The Key to Irunium is a contemporary book, where characters are able to travel to an alternative dimension.
The High Hex is a near-future science-fiction story, set on an earth that has interplanetary, but not interstellar, travel.
The Rithian Terror is a medium-future story, set on the earth, with recognizable locations and cultural groups, but with a very different political and economic system.
The remainder of the books are all set in far-future science-fiction, where the earth is forgotten or unimportant, and where humanity has drifted far enough apart that contemporary political and social issues are not present, except for metaphorically.

Of the books, all of them have male protagonists. When female characters are present, they tend to be either targets of protection, such as the psychic waif in Derai, or femme fatales, such as the "Contessa Perdita" in "The Key to Irunium, or berserker barbarian babes, such as in Doom of the Green Planet or The Singing Stones. The protagonists are also mostly "white", although in the Dean Koontz book, the hero is described as "bronze skinned"---before getting his brain transferred into a very white body.

So it would be safe to say that someone reading a science-fiction book in the 1960s would probably be coming across a white, male hero, with women relegated to the role of love interest, temptress, or perhaps mysterious guide.

What is the main theme of the plots? Strangely enough, because "Alien Invasion" is such a standard trope of pulp science-fiction, only two of them feature conflicts with invading aliens (The Rithian Terror and The High Hex), and in both of those, the aliens are not truly malicious. In fact, in "The Rithian Terror", the human protagonist is basically the villain of the story. In all of the books, the main villain is human. Furthermore, many of the books address aliens as the victims of humans. The Inheritors, The Singing Stones and The Wandering Tellurian all feature humans attempting to enslave aliens as a major plot point. And The Key to Irunium, Derai, Doom of the Green Planet and Star Quest all have humans attempting to enslave weaker humans as a major plot point.

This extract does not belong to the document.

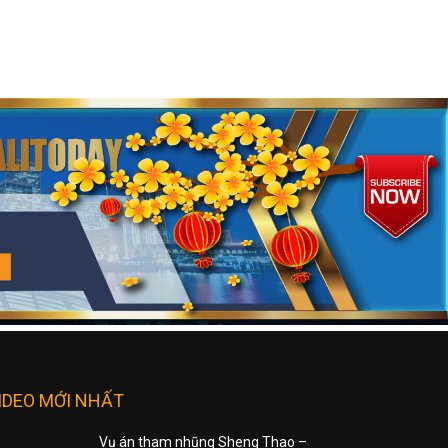
IDEO MỚI NHẤT
Vụ án tham nhũng Sheng Thao –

In fact, of these books, only the odd alternative-history "The Lost Millenium" and the space operas "Gateway to Never" and "The Road to the Rim" do not contain any references to what could be called, in general terms, colonial abuse of power. Almost all of the other books contain messages about how economic and military power can be used to oppress, and a standard story theme is the protagonist joining with "The little guys" or "The outsiders" to revolt against power. I think some of the call of this theme is it just makes a better adventure story than straight spaceship politics: many, or most of the books, involve using medieval technology, because sword fights and gladiatorial combat are fun. But I also think it is part and parcel of the time the books were written: science-fiction writers, and readers, were aware of what was going on around them, and these books are about suspicion of power.

So what does my totally unscientific survey of a random smattering of 1960s pulp science-fiction tell me? Which of the mosaics comes out through these tiles?

First, it is true that science-fiction of the 1960s was mostly written by white males, was written for white males, and featured characters who were white males. Characters who were not white males were often two dimensional and written as basic stereotypes. So that part of our view of the 1960s is true.

But these stories were not written as part of a victory lap for post-World War II social and technological progress. These stories, almost unanimously, were suspicious of power. The heroes were usually loners or outsiders who followed their conscience to stand against "galactic empires" or military power. Aliens were rarely, if ever, presented as a menace, with the real menace being reserved for our own, human, selves. These books, as gaudy as their covers and as catering as their action scenes were, were written not to celebrate triumph, but to give a word of caution.